İddianın üçüncü kısmında aşıların bağışıklık sisteminin çökerttiği söylenmişti. Farklı uzmanların belirttiğine göre, aşıların bağışıklık sistemine zarar verdiğine yönelik bir ilişki bulunmamakta.
Etkisiz virüsler aşıyla vücuta enjekte edildiğinde bağışıklık sistemi iki aşamalı bir tepki oluşturuyor. Aşının vurulmasıyla birlikte bağışıklık sistemi vücutu gelen virüse karşı korumak için kısa süreli bir reaksiyon gösteriyor. Aynı şekilde yan etkilerde bu safhada ortaya çıkıyor ve bağışıklık sistemi virüse karşı tepki veriyor. Belli bir süre geçtikten sonra ise vücut virüsü tanır hale geliyor ve bu sayede bağışıklık sistemi güçleniyor. Belli bir süre sonrasında ise oluşan antikor seviyesine de bağlı olarak vücut virüse karşı bağışıklık kazanılmış olur.

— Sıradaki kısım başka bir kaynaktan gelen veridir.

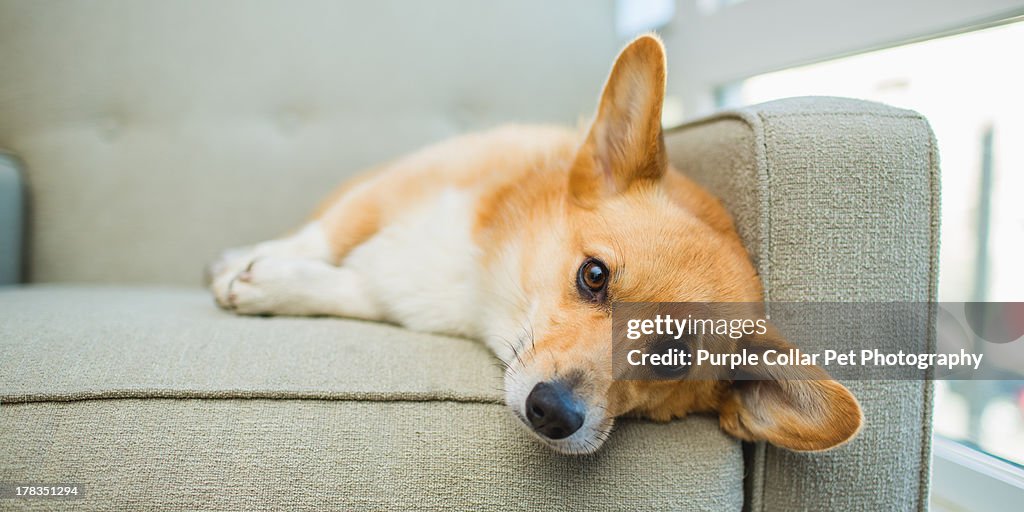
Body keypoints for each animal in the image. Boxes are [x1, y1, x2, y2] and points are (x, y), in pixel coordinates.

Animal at [209, 34, 864, 454]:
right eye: (594, 275)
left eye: (670, 359)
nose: (552, 414)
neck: (483, 278)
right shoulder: (396, 186)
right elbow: (322, 237)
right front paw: (254, 267)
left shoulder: (399, 294)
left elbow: (349, 287)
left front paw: (273, 285)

Aşıların bağışıklık sistemine bir zararı olmamasına karşın, koronavirüse yakalanan kişilerin eğer bağışıklık sistemi kuvvetli değilse ölüm oranları yükselebiliyor. Bu sebepten dolayı pandemi başlangıcından itibaren birçok kurum ve uzman bağışıklık sisteminin güçlendirilmesi konusunda insanları uyarıyor.
İddia YANLIŞ
6 Mayıs 2021 tarihinde bir Instagram kullanıcısı tarafından aşı ve ilaçların hastalığa sebep olduğu ve bağışıklık sistemini çökerttiği iddia edilmişti. Paylaşımda yer alan ilk iddia incelendiğinde virüslere karşı aşılar görünür bir şekilde işe yarıyor. İkinci iddia incelendiğinde ise ilaçların insanları direkt olarak hasta ettiği yanlış ve tedavi süresince kullanılan ilaçların çoğu işe yaramakta, işe yaramayanların ise birçok ülkede kullanımının durdurulduğu görülüyor. Üçüncü kısımdaki iddia edilen aşıların bağışıklık sistemini çökertmesi hakkında da bir bağlantı bulunmuyor, aksine aşılar virüslere karşı vücudun bağışıklığını güçlendiriyor.

Sonuç olarak;

Aşılar ve ilaçlar hastalık üretiyor ve bağışıklık sistemini çökertiyor iddiası yanlış.